_Work request_.
Because only the text is wanted, repeat the records below exactly and omit the pictures.

_Dataset extract_.
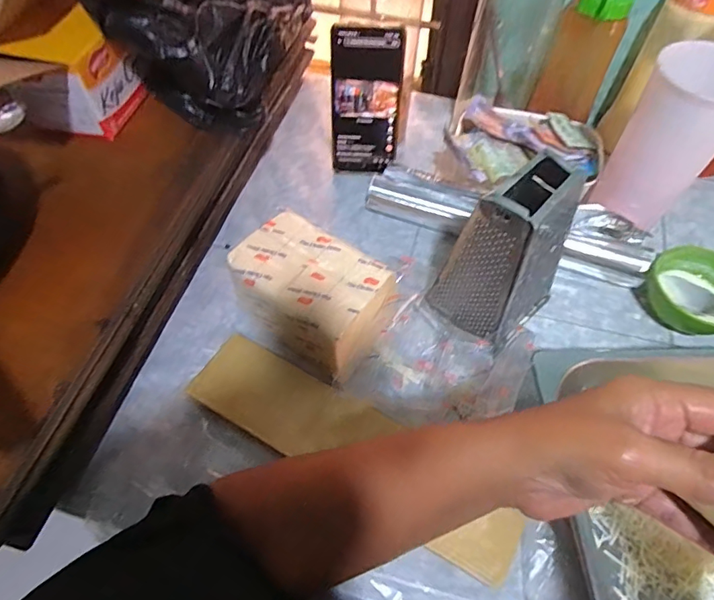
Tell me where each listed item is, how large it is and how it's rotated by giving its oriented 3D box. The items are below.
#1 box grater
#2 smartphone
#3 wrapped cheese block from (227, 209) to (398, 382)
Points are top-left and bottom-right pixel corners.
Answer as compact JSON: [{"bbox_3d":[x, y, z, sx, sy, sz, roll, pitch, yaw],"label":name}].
[{"bbox_3d":[0.134,-0.043,0.417,0.083,0.163,0.098,38,65,22],"label":"box grater"},{"bbox_3d":[0.011,-0.218,0.528,0.075,0.157,0.016,3,43,0],"label":"smartphone"},{"bbox_3d":[-0.040,-0.002,0.444,0.146,0.080,0.092,35,64,21],"label":"wrapped cheese block"}]

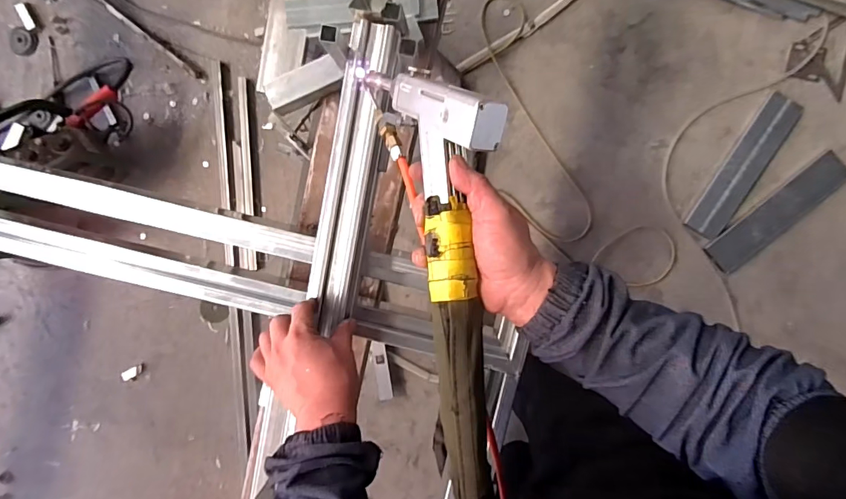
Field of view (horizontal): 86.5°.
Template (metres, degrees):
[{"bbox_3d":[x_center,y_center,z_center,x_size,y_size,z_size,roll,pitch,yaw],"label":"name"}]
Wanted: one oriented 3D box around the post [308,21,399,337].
[{"bbox_3d":[-0.087,-0.089,0.549,0.065,0.023,0.358,9,94,2],"label":"post"}]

_Exercise solution_.
Tell me where each listed item is, how large it is and how it's rotated by giving its oriented 3D box. The items are below.
#1 box grater
#2 smartphone
#3 wrapped cheese block from (227, 209) to (398, 382)
Points are top-left and bottom-right pixel corners.
Answer as compact JSON: [{"bbox_3d":[x, y, z, sx, sy, sz, roll, pitch, yaw],"label":name}].
[{"bbox_3d":[0.134,-0.043,0.417,0.083,0.163,0.098,38,65,22],"label":"box grater"},{"bbox_3d":[0.011,-0.218,0.528,0.075,0.157,0.016,3,43,0],"label":"smartphone"},{"bbox_3d":[-0.040,-0.002,0.444,0.146,0.080,0.092,35,64,21],"label":"wrapped cheese block"}]

Field of view (horizontal): 86.5°.
Template (metres, degrees):
[{"bbox_3d":[x_center,y_center,z_center,x_size,y_size,z_size,roll,pitch,yaw],"label":"name"}]
Wanted: one oriented 3D box around the post [308,21,399,337].
[{"bbox_3d":[-0.087,-0.089,0.549,0.065,0.023,0.358,9,94,2],"label":"post"}]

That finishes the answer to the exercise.